ESC is always an interesting event for me; the embedded market is so different from enterprise application development. I think the biggest difference is the diversity and raw number of vendors. Hundreds of these vendors selling boards, processors, memory, rtos, compilers, debuggers, tools, etc. The end users are building airplanes, control systems for hospital devices, automotive systems, etc. There appears to be a lot of niches being addressed at ESC.
The interesting trend I observed is that a lot of these companies, large and small, require tools and a lot of them are using Eclipse for their tooling solution. Companies that I didn’t know, like EMAC, Hi-Tech, RoweBots and Freescale, were demonstrating their tools built on Eclipse. It really reminded me of an article Carl Zetie wrote called Eclipse and the Long Tail. Eclipse is enabling companies to offer sophisticated specialize development tools, when before they wouldn’t have been able to afford the development cost.
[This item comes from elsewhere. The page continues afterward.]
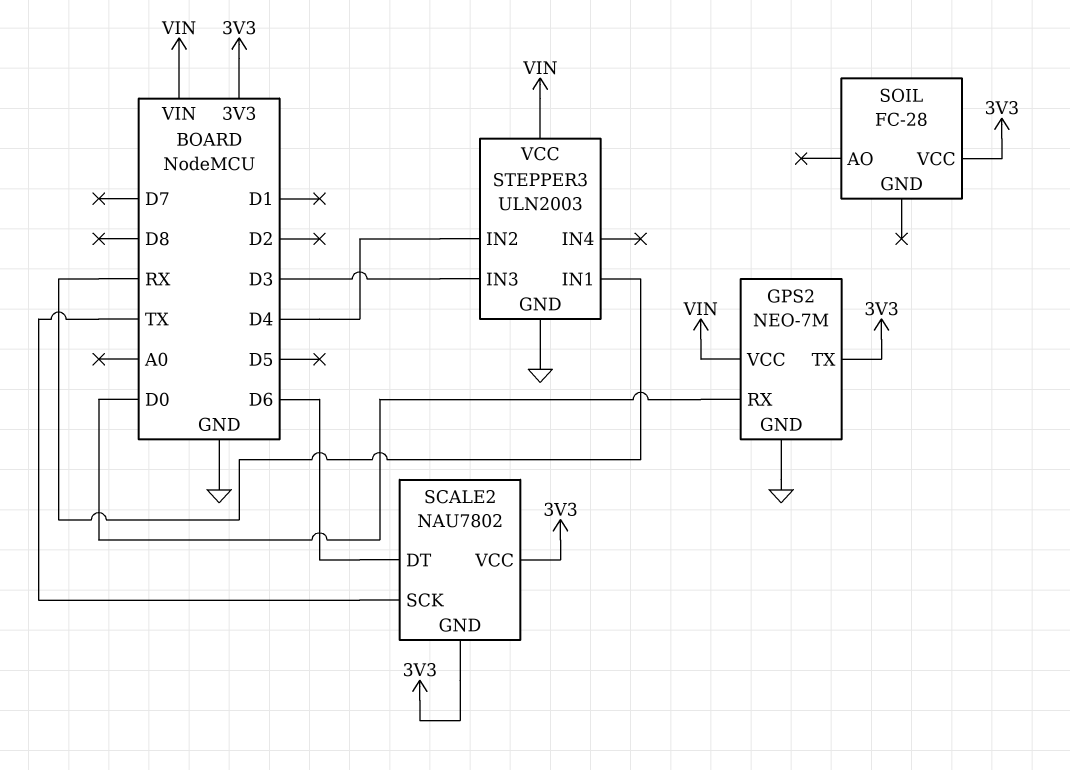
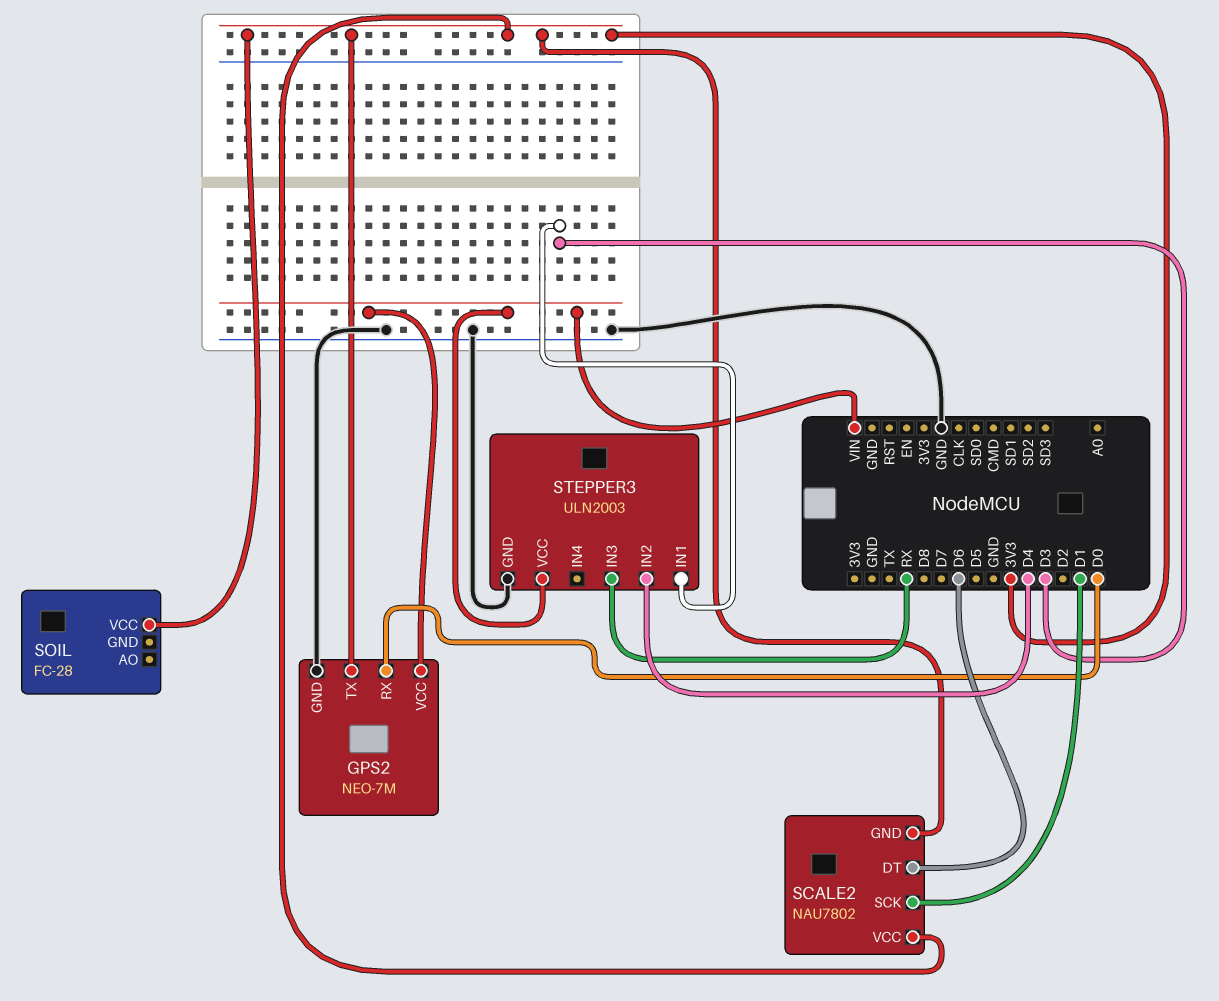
SCALE2 pin SCK: TX -> D1
STEPPER3 pin IN1: RX -> D3
STEPPER3 pin IN3: D3 -> RX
It is pretty apparent that awareness and adoption of Eclipse within the embedded community continues to grow. My favourite conversation was when a guy came up to me and said ‘our major customer, a major defense contractor, has told us that if we want to continue to have design wins, we must have Eclipse tools’. This guy wanted to know how to get started. When large defense contractors are mandating Eclipse, you have to know the future is bright.